Update the listing from the line containing "Informasi mengenai PT." down to the line containing "уга TRADE-IN" by replacing "Film" with "Movie" and changing nothing else. Leave the pictures out of your answer.
==== Records for this task
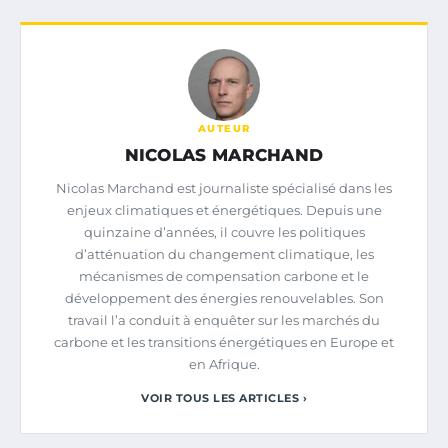
AUTEUR
NICOLAS MARCHAND
Nicolas Marchand est journaliste spécialisé dans les
enjeux climatiques et énergétiques. Depuis une
quinzaine d’années, il couvre les politiques
d’atténuation du changement climatique, les
mécanismes de compensation carbone et le
développement des énergies renouvelables. Son
travail l’a conduit à enquêter sur les marchés du
carbone et les transitions énergétiques en Europe et
en Afrique.
VOIR TOUS LES ARTICLES ›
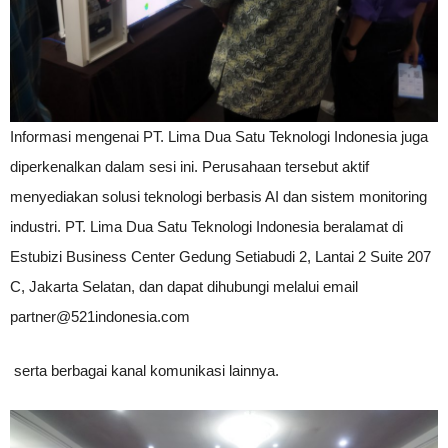
Informasi mengenai PT. Lima Dua Satu Teknologi Indonesia juga
diperkenalkan dalam sesi ini. Perusahaan tersebut aktif
menyediakan solusi teknologi berbasis AI dan sistem monitoring
industri. PT. Lima Dua Satu Teknologi Indonesia beralamat di
Estubizi Business Center Gedung Setiabudi 2, Lantai 2 Suite 207
C, Jakarta Selatan, dan dapat dihubungi melalui email
partner@521indonesia.com
serta berbagai kanal komunikasi lainnya.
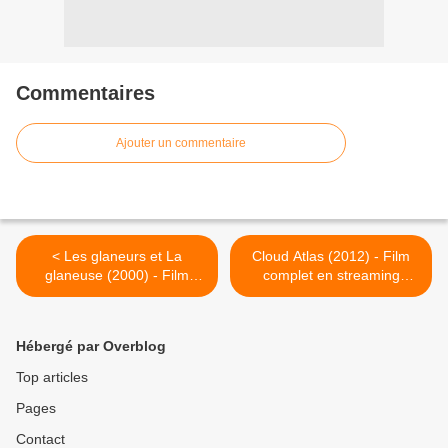
Commentaires
Ajouter un commentaire
< Les glaneurs et La
Cloud Atlas (2012) - Film
glaneuse (2000) - Film
complet en streaming
complet en streaming
gratuit >
gratuit
Hébergé par Overblog
Top articles
Pages
Contact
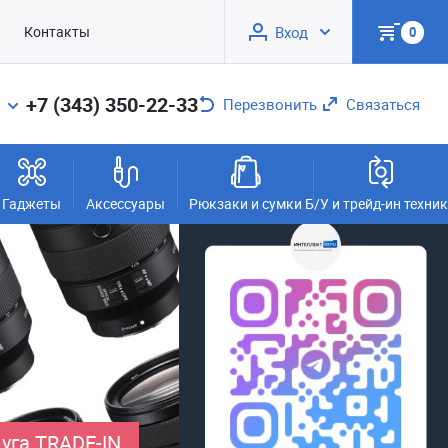
Контакты
Вход
0
+7 (343) 350-22-33
Перезвонить
Связаться
Гаджеты
Аксессуары
Рюкзаки и сумки
Б/У и трейд-ин техни
уга TRADE-IN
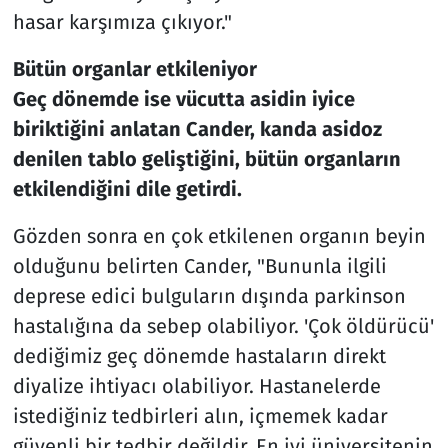
hasar karşımıza çıkıyor."
Bütün organlar etkileniyor
Geç dönemde ise vücutta asidin iyice
biriktiğini anlatan Cander, kanda asidoz
denilen tablo geliştiğini, bütün organların
etkilendiğini dile getirdi.
Gözden sonra en çok etkilenen organın beyin
olduğunu belirten Cander, "Bununla ilgili
deprese edici bulguların dışında parkinson
hastalığına da sebep olabiliyor. 'Çok öldürücü'
dediğimiz geç dönemde hastaların direkt
diyalize ihtiyacı olabiliyor. Hastanelerde
istediğiniz tedbirleri alın, içmemek kadar
güvenli bir tedbir değildir. En iyi üniversitenin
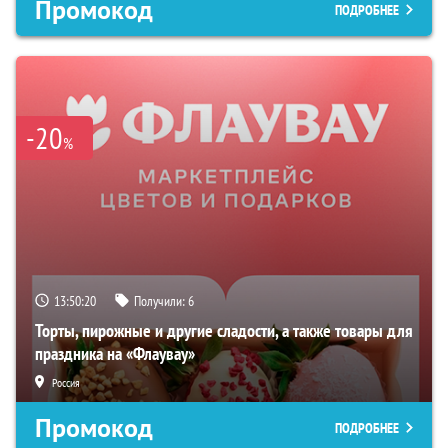
Промокод
ПОДРОБНЕЕ
-20
%
13:50:19
Получили:
6
Торты, пирожные и другие сладости, а также товары для
праздника на «Флаувау»
Россия
Промокод
ПОДРОБНЕЕ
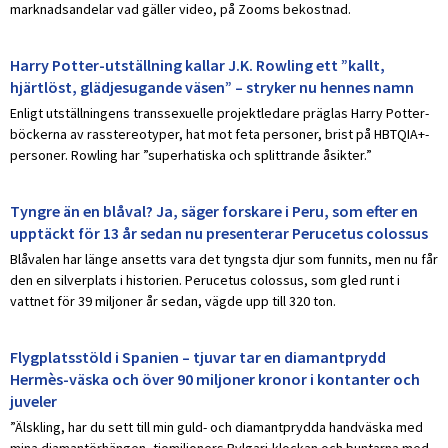
marknadsandelar vad gäller video, på Zooms bekostnad.
Harry Potter-utställning kallar J.K. Rowling ett ”kallt,
hjärtlöst, glädjesugande väsen” – stryker nu hennes namn
Enligt utställningens transsexuelle projektledare präglas Harry Potter-
böckerna av rasstereotyper, hat mot feta personer, brist på HBTQIA+-
personer. Rowling har ”superhatiska och splittrande åsikter.”
Tyngre än en blåval? Ja, säger forskare i Peru, som efter en
upptäckt för 13 år sedan nu presenterar Perucetus colossus
Blåvalen har länge ansetts vara det tyngsta djur som funnits, men nu får
den en silverplats i historien. Perucetus colossus, som gled runt i
vattnet för 39 miljoner år sedan, vägde upp till 320 ton.
Flygplatsstöld i Spanien – tjuvar tar en diamantprydd
Hermès-väska och över 90 miljoner kronor i kontanter och
juveler
”Älskling, har du sett till min guld- och diamantprydda handväska med
mina diamantörhängen, tiomiljoners Bvlgari-klockan och buntarna med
========
• [Task solution]
Informasi mengenai PT. Lima Dua Satu Teknologi Indonesia juga
diperkenalkan dalam sesi ini. Perusahaan tersebut aktif
menyediakan solusi teknologi berbasis AI dan sistem monitoring
industri. PT. Lima Dua Satu Teknologi Indonesia beralamat di
Estubizi Business Center Gedung Setiabudi 2, Lantai 2 Suite 207
C, Jakarta Selatan, dan dapat dihubungi melalui email
partner@521indonesia.com
serta berbagai kanal komunikasi lainnya.
Commentaires
Ajouter un commentaire
< Les glaneurs et La
Cloud Atlas (2012) - Movie
glaneuse (2000) - Movie
complet en streaming
complet en streaming
gratuit >
gratuit
Hébergé par Overblog
Top articles
Pages
Contact
Контакты
Вход
0
+7 (343) 350-22-33
Перезвонить
Связаться
Гаджеты
Аксессуары
Рюкзаки и сумки
Б/У и трейд-ин техни
уга TRADE-IN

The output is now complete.